*** Task material Section Begins ***

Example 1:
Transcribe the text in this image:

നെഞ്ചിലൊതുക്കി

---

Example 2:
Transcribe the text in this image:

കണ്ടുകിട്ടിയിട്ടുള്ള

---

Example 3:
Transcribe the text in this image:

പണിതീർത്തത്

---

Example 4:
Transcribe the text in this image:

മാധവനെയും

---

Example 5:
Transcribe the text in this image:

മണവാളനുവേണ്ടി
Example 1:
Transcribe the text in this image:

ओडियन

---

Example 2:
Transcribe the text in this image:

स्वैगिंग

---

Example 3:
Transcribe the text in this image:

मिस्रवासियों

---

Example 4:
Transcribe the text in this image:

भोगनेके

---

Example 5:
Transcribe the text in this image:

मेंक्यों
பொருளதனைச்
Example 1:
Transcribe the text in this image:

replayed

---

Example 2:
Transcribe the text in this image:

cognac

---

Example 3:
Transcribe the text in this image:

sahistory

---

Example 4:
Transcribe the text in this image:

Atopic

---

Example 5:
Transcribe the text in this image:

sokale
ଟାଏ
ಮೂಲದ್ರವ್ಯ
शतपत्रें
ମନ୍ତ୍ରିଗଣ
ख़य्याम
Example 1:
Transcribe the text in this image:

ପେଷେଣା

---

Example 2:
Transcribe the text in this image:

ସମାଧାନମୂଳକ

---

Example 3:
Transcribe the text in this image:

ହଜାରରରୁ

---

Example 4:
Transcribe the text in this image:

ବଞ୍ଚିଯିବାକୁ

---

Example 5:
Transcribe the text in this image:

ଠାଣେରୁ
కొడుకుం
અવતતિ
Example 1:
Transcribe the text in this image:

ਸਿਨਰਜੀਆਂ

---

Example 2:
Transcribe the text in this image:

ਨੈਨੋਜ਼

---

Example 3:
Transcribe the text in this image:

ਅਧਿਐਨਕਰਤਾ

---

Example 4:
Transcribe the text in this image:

*** Task material Section Ends ***

Work request:
Could you transcribe every entry exactly, without altering anything?

Task solution:
Example 1:
Transcribe the text in this image:

നെഞ്ചിലൊതുക്കി

---

Example 2:
Transcribe the text in this image:

കണ്ടുകിട്ടിയിട്ടുള്ള

---

Example 3:
Transcribe the text in this image:

പണിതീർത്തത്

---

Example 4:
Transcribe the text in this image:

മാധവനെയും

---

Example 5:
Transcribe the text in this image:

മണവാളനുവേണ്ടി
Example 1:
Transcribe the text in this image:

ओडियन

---

Example 2:
Transcribe the text in this image:

स्वैगिंग

---

Example 3:
Transcribe the text in this image:

मिस्रवासियों

---

Example 4:
Transcribe the text in this image:

भोगनेके

---

Example 5:
Transcribe the text in this image:

मेंक्यों
பொருளதனைச்
Example 1:
Transcribe the text in this image:

replayed

---

Example 2:
Transcribe the text in this image:

cognac

---

Example 3:
Transcribe the text in this image:

sahistory

---

Example 4:
Transcribe the text in this image:

Atopic

---

Example 5:
Transcribe the text in this image:

sokale
ଟାଏ
ಮೂಲದ್ರವ್ಯ
शतपत्रें
ମନ୍ତ୍ରିଗଣ
ख़य्याम
Example 1:
Transcribe the text in this image:

ପେଷେଣା

---

Example 2:
Transcribe the text in this image:

ସମାଧାନମୂଳକ

---

Example 3:
Transcribe the text in this image:

ହଜାରରରୁ

---

Example 4:
Transcribe the text in this image:

ବଞ୍ଚିଯିବାକୁ

---

Example 5:
Transcribe the text in this image:

ଠାଣେରୁ
కొడుకుం
અવતતિ
Example 1:
Transcribe the text in this image:

ਸਿਨਰਜੀਆਂ

---

Example 2:
Transcribe the text in this image:

ਨੈਨੋਜ਼

---

Example 3:
Transcribe the text in this image:

ਅਧਿਐਨਕਰਤਾ

---

Example 4:
Transcribe the text in this image:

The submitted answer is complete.